O número crescente de óbitos por overdose de fentanil nos Estados Unidos reflete uma nova fase da epidemia de opioides que se alastra por todo o país.
Há seis anos, Sean, de 27 anos, perdeu a vida em Burlington, Vermont, vítima de uma overdose acidental de fentanil. Sua mãe, Kim Blake, expressa a tristeza que acomete tantas famílias em um blog dedicado a seu filho, onde escreve: “A cada notícia de uma vida perdida devido ao uso abusivo de substâncias, meu coração se parte um pouco mais. Outra família dilacerada. Sempre lamentando a perda de sonhos e celebrações”.
Neste ano, os Estados Unidos alcançaram uma marca sombria: pela primeira vez, as overdoses resultaram em mais de 100 mil mortes em um único ano em todo o país. Dessas mortes, mais de 66% estavam relacionadas ao fentanil, um opioide sintético que é 50 vezes mais potente que a heroína.
O fentanil é uma substância farmacêutica que pode ser prescrita por médicos para o tratamento de dores intensas. No entanto, também é produzido e comercializado ilegalmente por traficantes. A maior parte do fentanil ilegal encontrado nos EUA é proveniente do tráfico do México e utiliza produtos químicos provenientes da China, conforme informa a Drug Enforcement Administration (DEA), a agência federal encarregada da repressão e do controle de narcóticos.
Em 2010, menos de 40 mil pessoas perderam a vida devido a overdoses de drogas em todo o país, e menos de 10% dessas mortes estavam relacionadas ao fentanil. Naquela época, as mortes eram principalmente causadas pelo uso de heroína ou opioides prescritos por profissionais de saúde. Uma pesquisa recente da Universidade da Califórnia em Los Angeles (UCLA) detalha a mudança nesse cenário, analisando as tendências de mortes por overdose no país entre 2010 e 2021, com base em dados compilados pelo Centro de Controle e Prevenção de Doenças (CDC) dos EUA. Os dados revelam claramente como o fentanil redefiniu as overdoses nos Estados Unidos na última década.
“O aumento do consumo de fentanil produzido ilicitamente desencadeou uma crise sem precedentes”, observam os autores do estudo. Praticamente todos os cantos dos EUA, do Havaí a Rhode Island, foram afetados pelo fentanil. O aumento das mortes relacionadas à droga foi inicialmente observado em 2015, de acordo com as estatísticas. Desde então, a droga se espalhou pelo país, e a taxa de mortalidade aumentou significativamente.
“Em 2018, cerca de 80% das overdoses por fentanil ocorreram a leste do rio Mississippi”, diz Chelsea Shover, professora assistente da UCLA e coautora do estudo. No entanto, em 2019, “o fentanil começou a fazer parte do suprimento de drogas no oeste dos EUA e, de repente, essa população anteriormente resguardada também ficou exposta, e as taxas de mortalidade começaram a subir”, afirma a pesquisadora.
O estudo recente também chama a atenção para uma tendência em crescimento: as mortes relacionadas ao consumo de fentanil em combinação com drogas estimulantes, como cocaína ou metanfetamina. Essa tendência é observada em todo o país, embora com variações devido aos diferentes padrões de consumo em cada região.
Os pesquisadores descobriram, por exemplo, taxas de mortalidade mais altas relacionadas ao consumo de fentanil e cocaína em estados do nordeste dos EUA, como Vermont e Connecticut, onde os estimulantes são geralmente de fácil acesso. No entanto, em praticamente todas as partes do país, da Virgínia à Califórnia, as mortes foram predominantemente causadas pelo uso de metanfetaminas e fentanil.

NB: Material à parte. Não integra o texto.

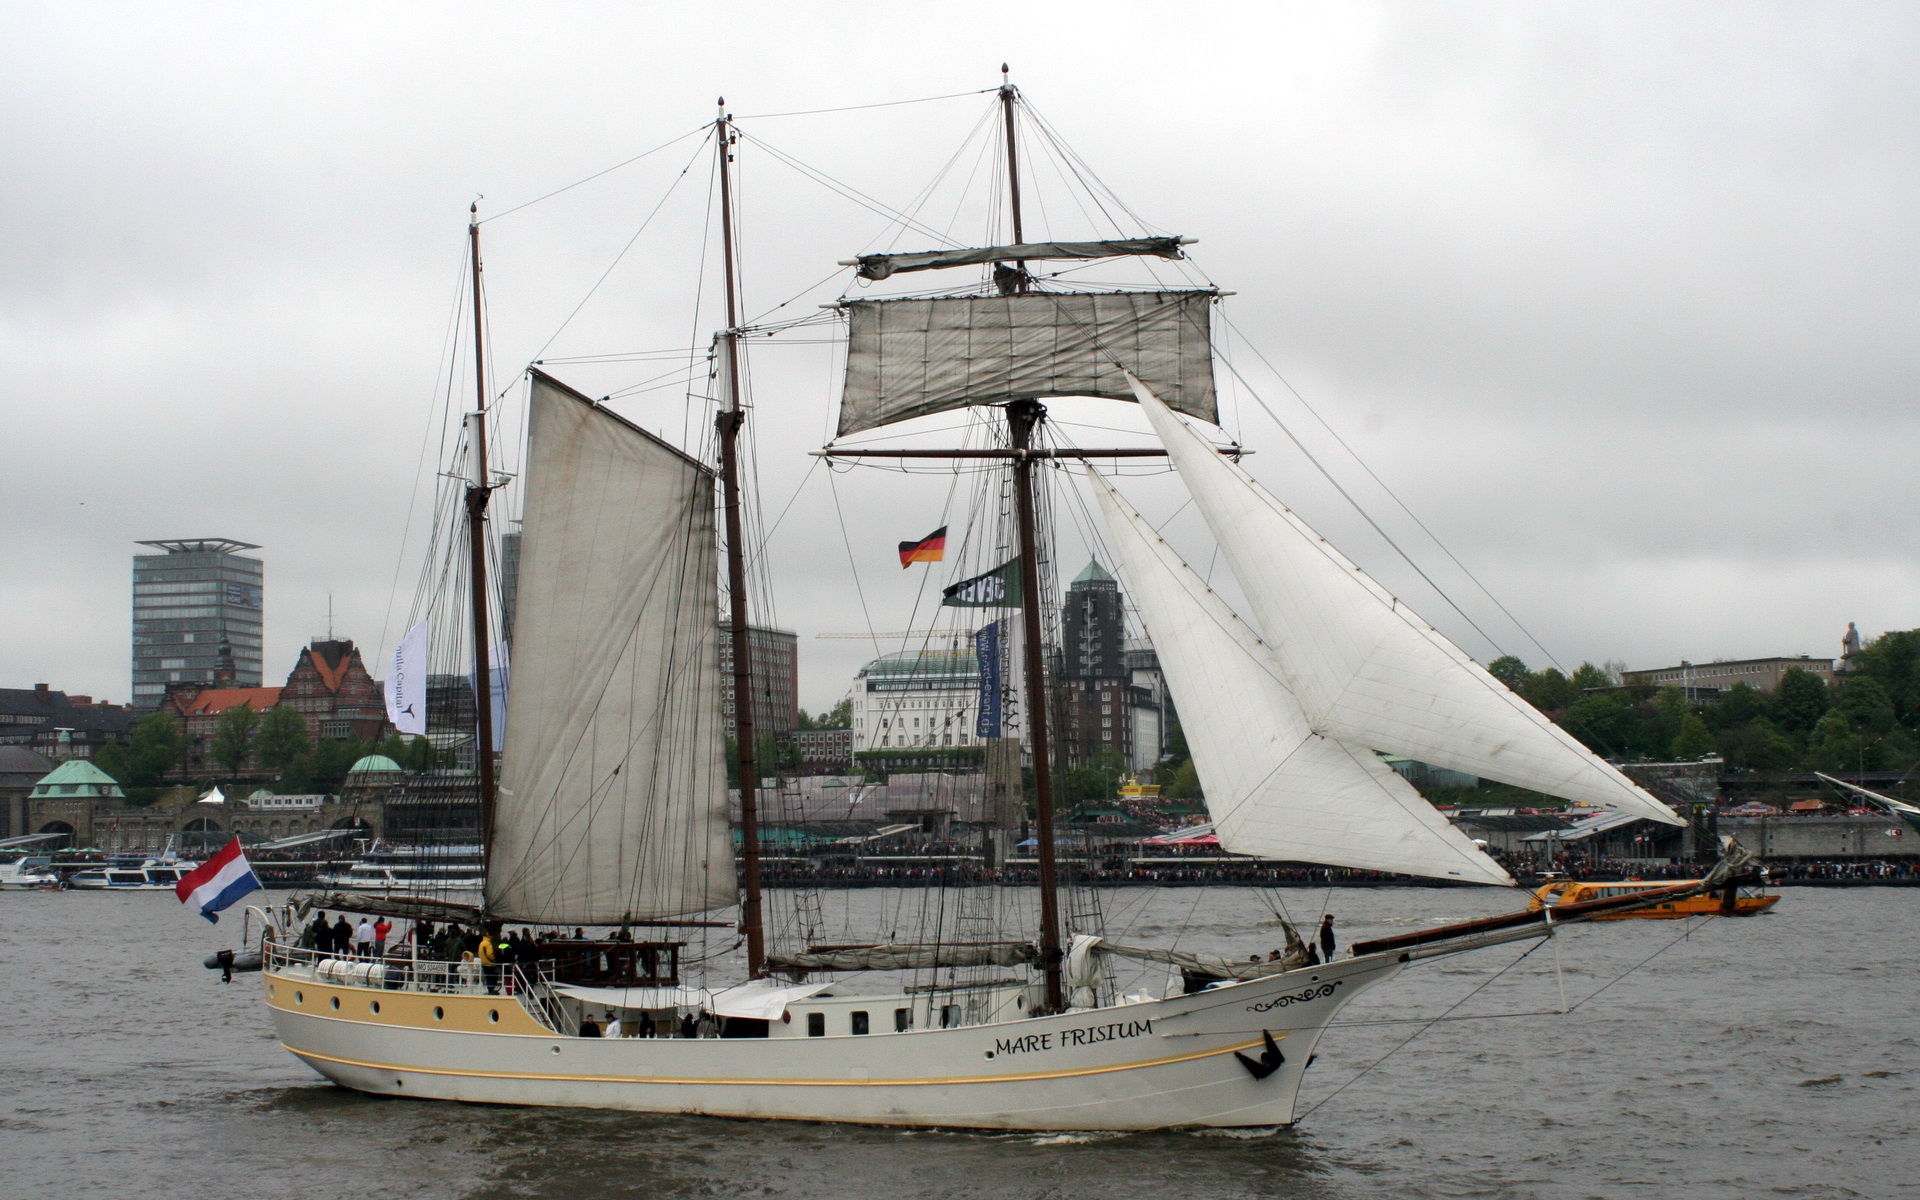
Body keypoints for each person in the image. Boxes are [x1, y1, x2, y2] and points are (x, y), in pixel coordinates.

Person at [477, 928, 500, 994]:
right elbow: (490, 954)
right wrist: (495, 960)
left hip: (484, 963)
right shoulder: (488, 944)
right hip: (490, 964)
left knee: (488, 978)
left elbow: (480, 953)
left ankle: (490, 989)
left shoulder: (481, 943)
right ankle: (492, 990)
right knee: (493, 977)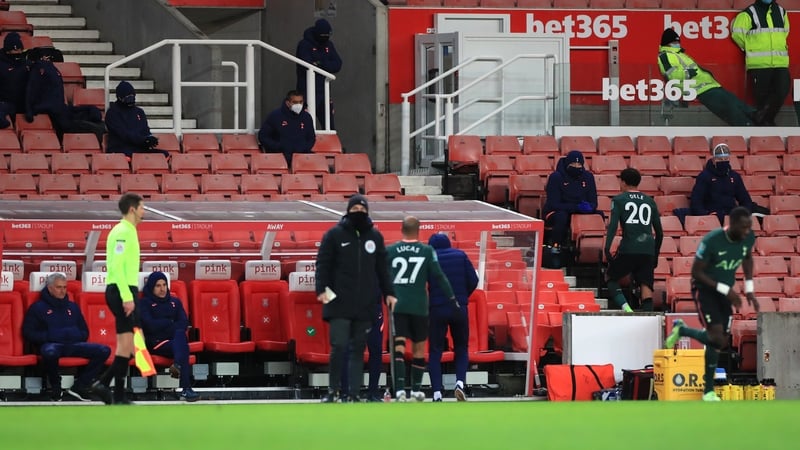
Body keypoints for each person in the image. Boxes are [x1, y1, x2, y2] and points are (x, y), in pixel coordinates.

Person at [665, 207, 758, 401]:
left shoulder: (748, 238)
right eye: (743, 228)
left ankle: (683, 330)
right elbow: (696, 272)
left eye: (749, 227)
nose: (747, 232)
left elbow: (747, 258)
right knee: (716, 336)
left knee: (720, 342)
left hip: (725, 292)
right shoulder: (712, 241)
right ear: (731, 225)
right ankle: (708, 391)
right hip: (704, 289)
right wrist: (727, 290)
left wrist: (749, 289)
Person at [315, 194, 397, 403]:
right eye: (355, 209)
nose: (358, 212)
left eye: (362, 209)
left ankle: (353, 393)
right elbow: (323, 265)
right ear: (348, 210)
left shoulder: (375, 238)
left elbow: (382, 270)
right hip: (339, 303)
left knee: (358, 350)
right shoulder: (334, 235)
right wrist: (322, 291)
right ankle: (333, 391)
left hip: (365, 304)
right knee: (340, 346)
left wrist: (389, 293)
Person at [387, 217, 456, 402]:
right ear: (418, 231)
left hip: (399, 304)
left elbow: (380, 274)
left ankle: (400, 390)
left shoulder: (391, 250)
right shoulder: (427, 251)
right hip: (419, 305)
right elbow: (440, 277)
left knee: (399, 346)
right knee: (419, 347)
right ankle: (416, 390)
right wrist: (451, 297)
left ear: (401, 230)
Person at [89, 193, 144, 405]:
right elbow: (117, 268)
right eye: (141, 207)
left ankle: (116, 394)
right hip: (122, 291)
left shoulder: (129, 231)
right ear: (132, 209)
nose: (143, 211)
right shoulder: (122, 232)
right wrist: (127, 296)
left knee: (127, 347)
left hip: (125, 290)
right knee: (128, 346)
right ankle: (102, 384)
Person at [22, 273, 111, 402]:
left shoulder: (72, 307)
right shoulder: (37, 308)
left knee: (104, 350)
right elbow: (29, 333)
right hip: (52, 344)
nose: (63, 290)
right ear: (50, 288)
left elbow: (84, 332)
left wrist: (74, 335)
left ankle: (79, 387)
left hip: (73, 344)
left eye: (64, 287)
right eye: (59, 287)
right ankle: (56, 388)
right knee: (49, 352)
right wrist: (51, 336)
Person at [657, 28, 757, 127]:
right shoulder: (665, 55)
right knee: (728, 108)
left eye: (677, 41)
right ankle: (748, 126)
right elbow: (672, 75)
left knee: (733, 101)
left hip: (708, 86)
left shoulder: (679, 54)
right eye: (674, 42)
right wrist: (688, 73)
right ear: (667, 43)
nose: (677, 43)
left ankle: (756, 116)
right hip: (698, 89)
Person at [603, 168, 664, 313]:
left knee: (610, 277)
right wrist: (655, 254)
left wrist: (607, 247)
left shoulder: (618, 200)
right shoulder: (650, 201)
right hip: (648, 248)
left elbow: (612, 226)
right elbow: (660, 233)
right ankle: (648, 315)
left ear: (623, 182)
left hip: (629, 246)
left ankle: (627, 309)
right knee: (646, 284)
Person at [428, 233, 478, 402]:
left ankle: (436, 392)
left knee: (435, 350)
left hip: (437, 309)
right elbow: (474, 279)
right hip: (459, 308)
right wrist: (463, 298)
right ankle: (459, 383)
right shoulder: (461, 255)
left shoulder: (431, 258)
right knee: (461, 348)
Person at [140, 271, 199, 402]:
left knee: (180, 337)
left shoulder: (175, 302)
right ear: (151, 287)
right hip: (156, 342)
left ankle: (178, 366)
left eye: (164, 285)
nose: (162, 289)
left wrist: (166, 327)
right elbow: (150, 326)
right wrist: (169, 323)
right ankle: (186, 389)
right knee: (182, 344)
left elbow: (184, 323)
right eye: (158, 286)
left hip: (173, 341)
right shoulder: (145, 303)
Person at [25, 48, 105, 142]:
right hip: (55, 111)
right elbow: (31, 90)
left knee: (80, 117)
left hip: (57, 109)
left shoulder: (47, 69)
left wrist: (30, 110)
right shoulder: (46, 70)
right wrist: (29, 110)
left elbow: (31, 90)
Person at [732, 0, 791, 126]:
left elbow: (785, 32)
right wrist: (751, 48)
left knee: (782, 90)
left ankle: (760, 118)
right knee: (762, 98)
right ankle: (766, 123)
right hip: (759, 64)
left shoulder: (781, 11)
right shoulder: (749, 13)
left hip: (780, 62)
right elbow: (737, 34)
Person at [542, 150, 598, 248]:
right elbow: (553, 204)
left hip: (580, 211)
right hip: (557, 211)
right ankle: (556, 247)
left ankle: (595, 248)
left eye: (578, 165)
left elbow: (593, 201)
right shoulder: (556, 177)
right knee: (561, 217)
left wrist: (590, 207)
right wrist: (575, 207)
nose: (576, 167)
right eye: (573, 164)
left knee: (598, 215)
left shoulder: (588, 177)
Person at [295, 18, 342, 129]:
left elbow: (338, 64)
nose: (325, 39)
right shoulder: (304, 45)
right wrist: (325, 65)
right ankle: (304, 145)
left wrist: (320, 63)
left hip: (324, 91)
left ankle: (331, 146)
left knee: (329, 125)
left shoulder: (329, 45)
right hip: (307, 91)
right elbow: (306, 64)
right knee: (305, 124)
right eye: (323, 36)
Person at [689, 143, 753, 223]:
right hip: (712, 217)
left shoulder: (734, 176)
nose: (723, 162)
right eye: (720, 159)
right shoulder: (704, 176)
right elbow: (696, 201)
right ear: (714, 159)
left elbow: (745, 199)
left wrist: (743, 213)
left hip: (731, 216)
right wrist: (706, 215)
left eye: (725, 159)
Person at [104, 80, 169, 159]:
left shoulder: (139, 112)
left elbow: (145, 130)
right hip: (120, 148)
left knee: (164, 155)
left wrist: (149, 139)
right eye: (127, 96)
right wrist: (142, 140)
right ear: (120, 97)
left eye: (132, 95)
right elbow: (123, 134)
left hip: (139, 148)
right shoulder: (112, 113)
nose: (131, 98)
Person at [257, 90, 316, 168]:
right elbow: (263, 136)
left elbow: (311, 138)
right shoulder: (275, 116)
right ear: (287, 103)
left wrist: (303, 148)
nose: (298, 105)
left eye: (300, 102)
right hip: (279, 157)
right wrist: (278, 147)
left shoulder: (307, 117)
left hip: (301, 157)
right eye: (295, 102)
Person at [0, 32, 29, 128]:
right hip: (5, 103)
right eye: (14, 50)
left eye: (19, 50)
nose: (17, 53)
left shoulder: (26, 63)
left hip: (24, 104)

Blake, que também é médica, conta que seu filho usava cocaína esporadicamente, embora o exame toxicológico tenha detectado apenas fentanil em seu organismo. Ela aprendeu que muitas pessoas misturam diferentes substâncias para prolongar a sensação.
“Não é surpresa para mim esse grande aumento nas combinações de estimulantes e opioides”, observa Blake.
Quando o fentanil chegou inicialmente aos EUA como parte do tráfico, “muitas pessoas não o queriam”, lembra Shover. No entanto, o opioide sintético tornou-se amplamente disponível porque é mais barato de produzir em comparação com outras drogas. Além disso, é altamente viciante, o que significa que os dependentes ficam expostos ao entorpecente e muitas vezes o buscam como uma forma de evitar abstinências dolorosas relacionadas a outras substâncias.
O estudo identificou o Alasca, a Virgínia Ocidental, Rhode Island, Havaí e Califórnia como os estados com as taxas mais elevadas de mortes por overdose envolvendo fentanil e estimulantes nos EUA. Esses locais têm históricos de alto consumo de drogas, segundo Shover. Com a chegada do fentanil, esse consumo tornou-se ainda mais letal.